I moved to Fedora (KDE Plasma) about a year ago. I had researched alternatives for all I needed.

I installed it on a new machine and kept an old windows machine running.

It took a month or so to get things how I liked.

I miss some things in Windows but found some real time saving features in linux, on the whole I am better off.

And I feel a whole lot safer.

[-] Darkassassin07@lemmy.ca 0 points 9 months ago

Side question:

Know a good place I can learn linux user/group/permission management?

I don't understand it well enough so I do a stupid amount of things as root...

[-] 4am@lemm.ee 0 points 9 months ago

A good start is using something like sudo rather than logging in as root.

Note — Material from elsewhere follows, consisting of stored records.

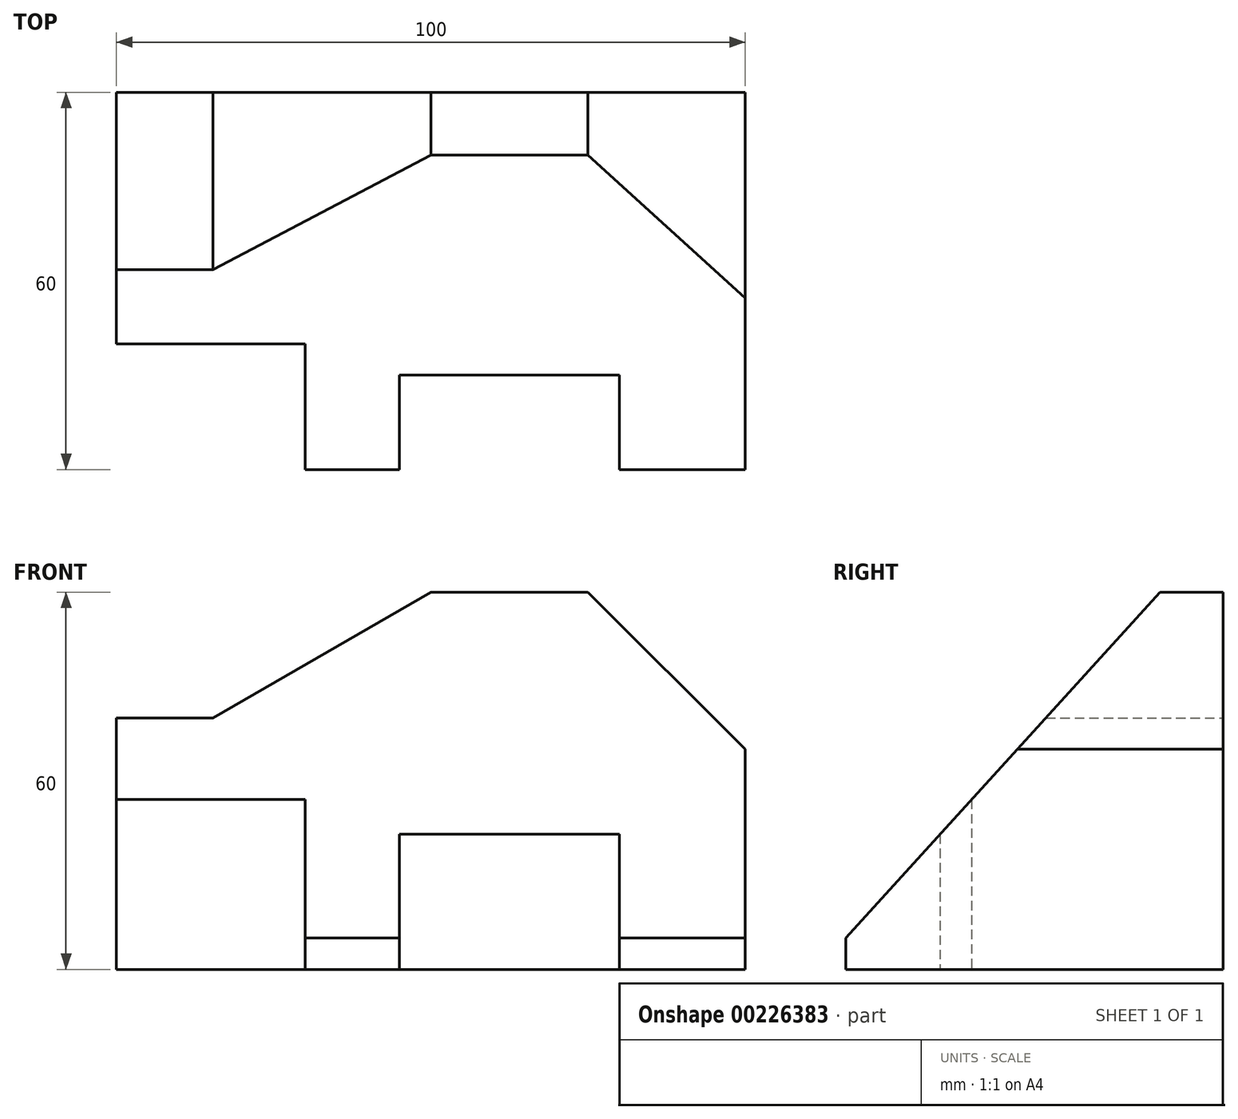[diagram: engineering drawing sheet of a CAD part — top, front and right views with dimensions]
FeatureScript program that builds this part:
annotation { "Feature Type Name" : "Feature", "Feature Type Description" : "" }
export const myFeature = defineFeature(function(context is Context, id is Id, definition is map)
    precondition{}
    {
        {
            var Q0;
            Q0=qCreatedBy(makeId("Right.planeOp"),FACE);
            var sketch = newSketch(context, id + "F0", { "sketchPlane" : qUnion([Q0])});
            skLineSegment(sketch, "E0", {"start": v(0, 0) * mm, "end": v(60, 0) * mm});
            skLineSegment(sketch, "E1", {"start": v(60, 0) * mm, "end": v(60, 60) * mm});
            skLineSegment(sketch, "E2", {"start": v(60, 60) * mm, "end": v(50, 60) * mm});
            skLineSegment(sketch, "E3", {"start": v(50, 60) * mm, "end": v(0, 5) * mm});
            skLineSegment(sketch, "E4", {"start": v(0, 5) * mm, "end": v(0, 0) * mm});
            skSolve(sketch);
        }
        {
            var Q0;
            Q0=makeQuery(id+"F0.imprint","IMPRINT",FACE,{"disambiguationData":[TD([[makeQuery(id+"F0.imprint","IMPRINT",EDGE,{"derivedFrom":sQuery(id+"F0.wireOp",EDGE,"E0")}),1.0]])]});
            extrude(context, id + "F1", {"entities" : qUnion([Q0]), "endBound" : BoundingType.SYMMETRIC, "depth" : 100 * mm});
        }
        {
            var Q0;
            Q0=makeQuery(id+"F1.opExtrude","SWEPT_FACE",FACE,{"disambiguationData":[OSD([sQuery(id+"F0.wireOp",EDGE,"E0")])]});
            var sketch = newSketch(context, id + "F2", { "sketchPlane" : qUnion([Q0])});
            skLineSegment(sketch, "E5.bottom", {"start": v(-50, 0) * mm, "end": v(-20, 0) * mm});
            skLineSegment(sketch, "E5.top", {"start": v(-50, -20) * mm, "end": v(-20, -20) * mm});
            skLineSegment(sketch, "E5.left", {"start": v(-50, 0) * mm, "end": v(-50, -20) * mm});
            skLineSegment(sketch, "E5.right", {"start": v(-20, 0) * mm, "end": v(-20, -20) * mm});
            skLineSegment(sketch, "E6.bottom", {"start": v(30, 0) * mm, "end": v(-5, 0) * mm});
            skLineSegment(sketch, "E6.top", {"start": v(30, -15) * mm, "end": v(-5, -15) * mm});
            skLineSegment(sketch, "E6.left", {"start": v(30, 0) * mm, "end": v(30, -15) * mm});
            skLineSegment(sketch, "E6.right", {"start": v(-5, 0) * mm, "end": v(-5, -15) * mm});
            skSolve(sketch);
        }
        {
            var Q0;
            Q0=makeQuery(id+"F2.imprint","IMPRINT",FACE,{"disambiguationData":[TD([[makeQuery(id+"F2.imprint","IMPRINT",EDGE,{"derivedFrom":sQuery(id+"F2.wireOp",EDGE,"E6.bottom")}),1.0]])]});
            var Q1;
            Q1=makeQuery(id+"F2.imprint","IMPRINT",FACE,{"disambiguationData":[TD([[makeQuery(id+"F2.imprint","IMPRINT",EDGE,{"derivedFrom":sQuery(id+"F2.wireOp",EDGE,"E5.bottom")}),1.0]])]});
            extrude(context, id + "F3", {"entities" : qUnion([Q0, Q1]), "operationType" : NewBodyOperationType.REMOVE, "endBound" : BoundingType.THROUGH_ALL, "oppositeDirection" : true, "depth" : 25 * mm});
        }
        {
            var Q0;
            Q0=makeQuery(id+"F1.opExtrude","SWEPT_FACE",FACE,{"disambiguationData":[OSD([sQuery(id+"F0.wireOp",EDGE,"E1")])]});
            var sketch = newSketch(context, id + "F4", { "sketchPlane" : qUnion([Q0])});
            skLineSegment(sketch, "E7", {"start": v(-50, 60) * mm, "end": v(-50, 35) * mm});
            skLineSegment(sketch, "E8", {"start": v(-50, 35) * mm, "end": v(-25, 60) * mm});
            skLineSegment(sketch, "E9", {"start": v(-25, 60) * mm, "end": v(-50, 60) * mm});
            skLineSegment(sketch, "E10", {"start": v(0, 60) * mm, "end": v(50, 60) * mm});
            skLineSegment(sketch, "E11", {"start": v(50, 60) * mm, "end": v(50, 40) * mm});
            skLineSegment(sketch, "E12", {"start": v(50, 40) * mm, "end": v(34.64, 40) * mm});
            skLineSegment(sketch, "E13", {"start": v(34.64, 40) * mm, "end": v(0, 60) * mm});
            skSolve(sketch);
        }
        {
            var Q0;
            Q0=makeQuery(id+"F4.imprint","IMPRINT",FACE,{"disambiguationData":[TD([[makeQuery(id+"F4.imprint","IMPRINT",EDGE,{"derivedFrom":sQuery(id+"F4.wireOp",EDGE,"E10")}),-1.0]])]});
            var Q1;
            Q1=makeQuery(id+"F4.imprint","IMPRINT",FACE,{"disambiguationData":[TD([[makeQuery(id+"F4.imprint","IMPRINT",EDGE,{"derivedFrom":sQuery(id+"F4.wireOp",EDGE,"E7")}),-1.0]])]});
            extrude(context, id + "F5", {"entities" : qUnion([Q0, Q1]), "operationType" : NewBodyOperationType.REMOVE, "endBound" : BoundingType.THROUGH_ALL, "oppositeDirection" : true, "depth" : 25 * mm});
        }
    });
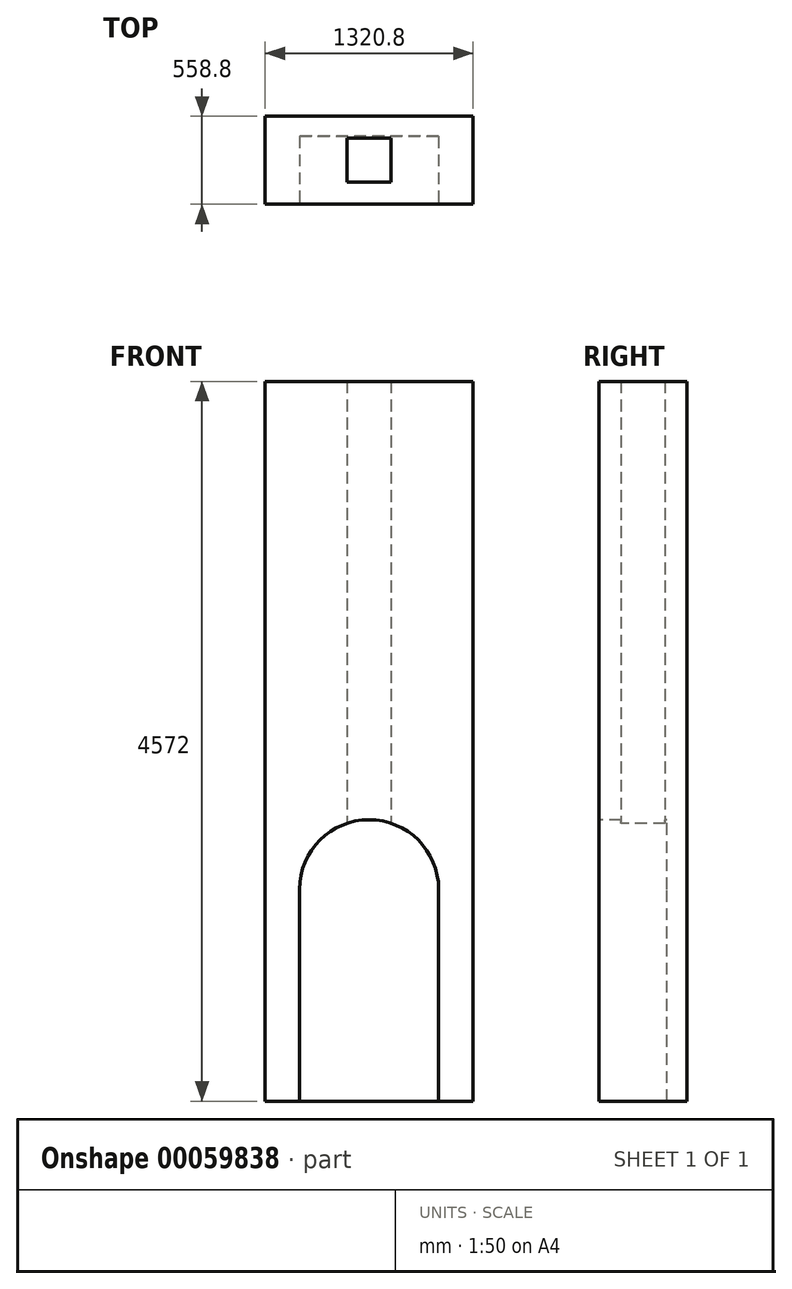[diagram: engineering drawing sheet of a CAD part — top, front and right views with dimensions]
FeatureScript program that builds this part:
annotation { "Feature Type Name" : "Feature", "Feature Type Description" : "" }
export const myFeature = defineFeature(function(context is Context, id is Id, definition is map)
    precondition{}
    {
        {
            var Q0;
            Q0=qCreatedBy(makeId("Top.planeOp"),FACE);
            var sketch = newSketch(context, id + "F0", { "sketchPlane" : qUnion([Q0])});
            skLineSegment(sketch, "E0.bottom", {"start": v(-378.57, 284.3) * mm, "end": v(942.23, 284.3) * mm});
            skLineSegment(sketch, "E0.top", {"start": v(-378.57, -274.5) * mm, "end": v(942.23, -274.5) * mm});
            skLineSegment(sketch, "E0.left", {"start": v(-378.57, 284.3) * mm, "end": v(-378.57, -274.5) * mm});
            skLineSegment(sketch, "E0.right", {"start": v(942.23, 284.3) * mm, "end": v(942.23, -274.5) * mm});
            skLineSegment(sketch, "E1.bottom", {"start": v(142.13, 144.6) * mm, "end": v(421.53, 144.6) * mm});
            skLineSegment(sketch, "E1.top", {"start": v(142.13, -134.8) * mm, "end": v(421.53, -134.8) * mm});
            skLineSegment(sketch, "E1.left", {"start": v(142.13, 144.6) * mm, "end": v(142.13, -134.8) * mm});
            skLineSegment(sketch, "E1.right", {"start": v(421.53, 144.6) * mm, "end": v(421.53, -134.8) * mm});
            skSolve(sketch);
        }
        {
            var Q0;
            Q0=makeQuery(id+"F0.imprint","IMPRINT",FACE,{"disambiguationData":[TD([[makeQuery(id+"F0.imprint","IMPRINT",EDGE,{"derivedFrom":sQuery(id+"F0.wireOp",EDGE,"E0.bottom")}),-1.0]])]});
            extrude(context, id + "F1", {"entities" : qUnion([Q0]), "depth" : 4572 * mm});
        }
        {
            var Q0;
            Q0=makeQuery(id+"F1.opExtrude","SWEPT_FACE",FACE,{"disambiguationData":[OSD([sQuery(id+"F0.wireOp",EDGE,"E0.top")])]});
            var sketch = newSketch(context, id + "F2", { "sketchPlane" : qUnion([Q0])});
            skLineSegment(sketch, "E2.bottom", {"start": v(723.16, 0) * mm, "end": v(-159.5, 0) * mm});
            skLineSegment(sketch, "E2.left", {"start": v(723.16, 0) * mm, "end": v(723.16, 1346.2) * mm});
            skLineSegment(sketch, "E2.right", {"start": v(-159.5, 0) * mm, "end": v(-159.5, 1346.2) * mm});
            skArc(sketch, "E3", {"start": v(723.16, 1346.2) * mm, "mid": v(281.83, 1787.52) * mm, "end": v(-159.5, 1346.2) * mm});
            skSolve(sketch);
        }
        {
            var Q0;
            Q0 = qSketchRegion(id + "F2", true);
            extrude(context, id + "F3", {"entities" : qUnion([Q0]), "operationType" : NewBodyOperationType.REMOVE, "oppositeDirection" : true, "depth" : 431.8 * mm});
        }
    });
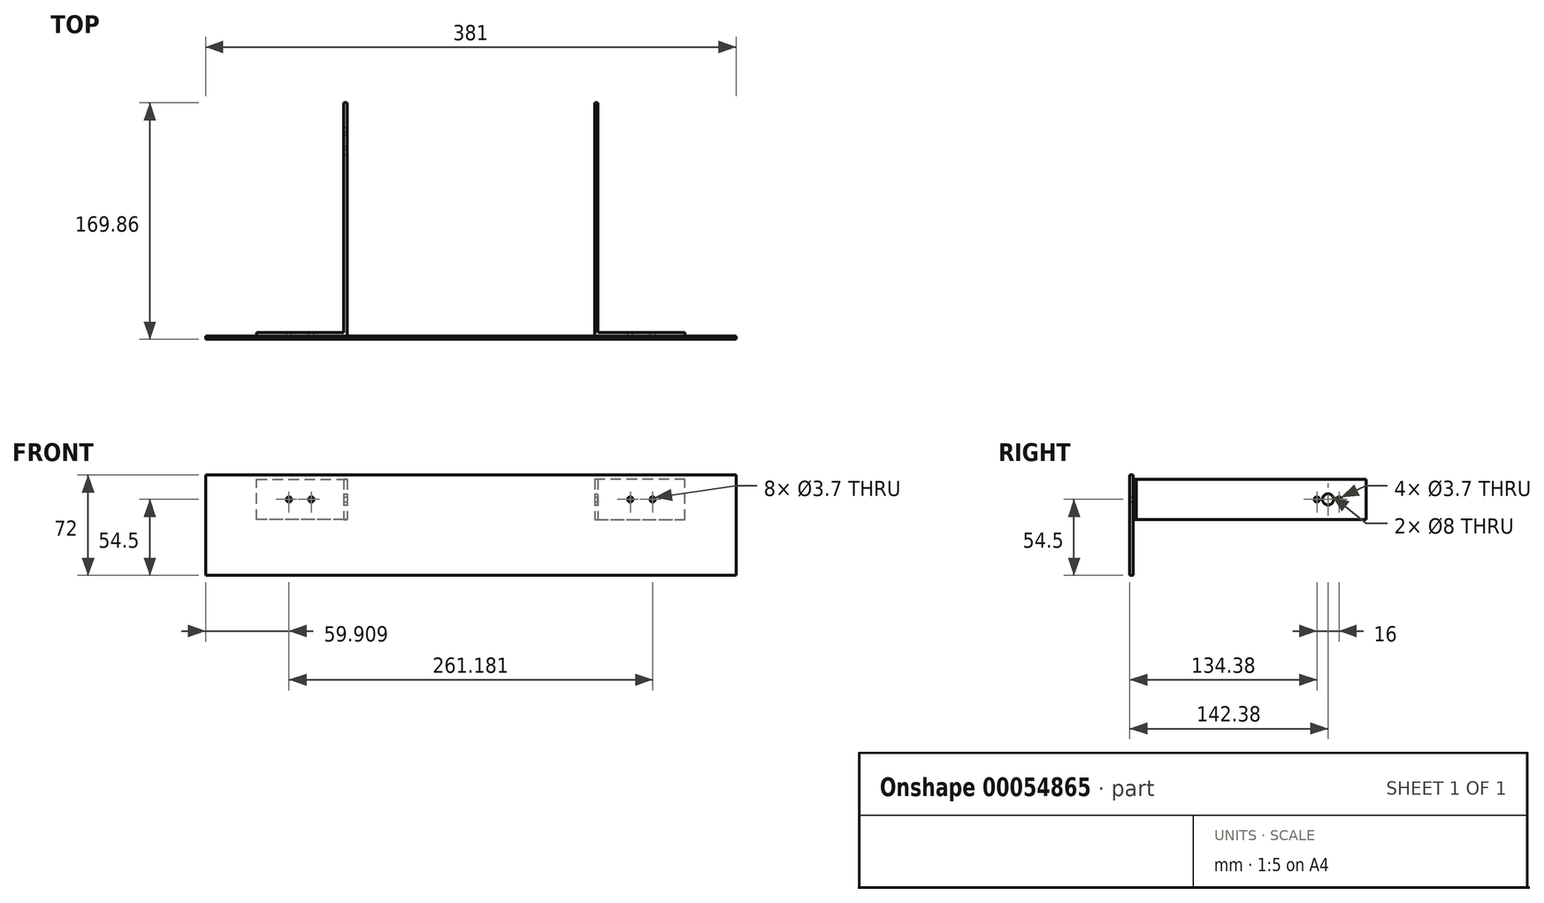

sudo gives your command root permission when it runs. That way you can delete the password from the root account and it can’t be logged in with. sudo will ask for YOUR password and then check if you have permissions to elevate your command to root level.

In a simple setup, you can just use for anything you would normally do as root.

This can protect you from mistakes too, when running commands that you’ve mistyped. For example, if you want to do “rm -rf ./*” to delete all files in the current directory, but you forget the dot (period); if you’re at a root prompt, you just deleted your entire filesystem. If you’re not, then you get a permission error.

[-] Darkassassin07@lemmy.ca 0 points 9 months ago

How do I manage what users can use sudo?

One issue is trying to create a user to run services under, but not knowing how to give it permission to access what it needs (while also not entirely sure what it should/shouldn't have permissions for).

Or just generally managing file permissions. I understand using chmod in a very basic capacity with a few letter arguments like +r, but then you toss in numbers (chmod 777, wut?) and I get lost.

[-] 4am@lemm.ee 0 points 9 months ago

In addition to what other posters said, some distros allow you to add a user to the “sudo” group (as a secondary group assignment; don’t make it their primary) to allow them sudo access.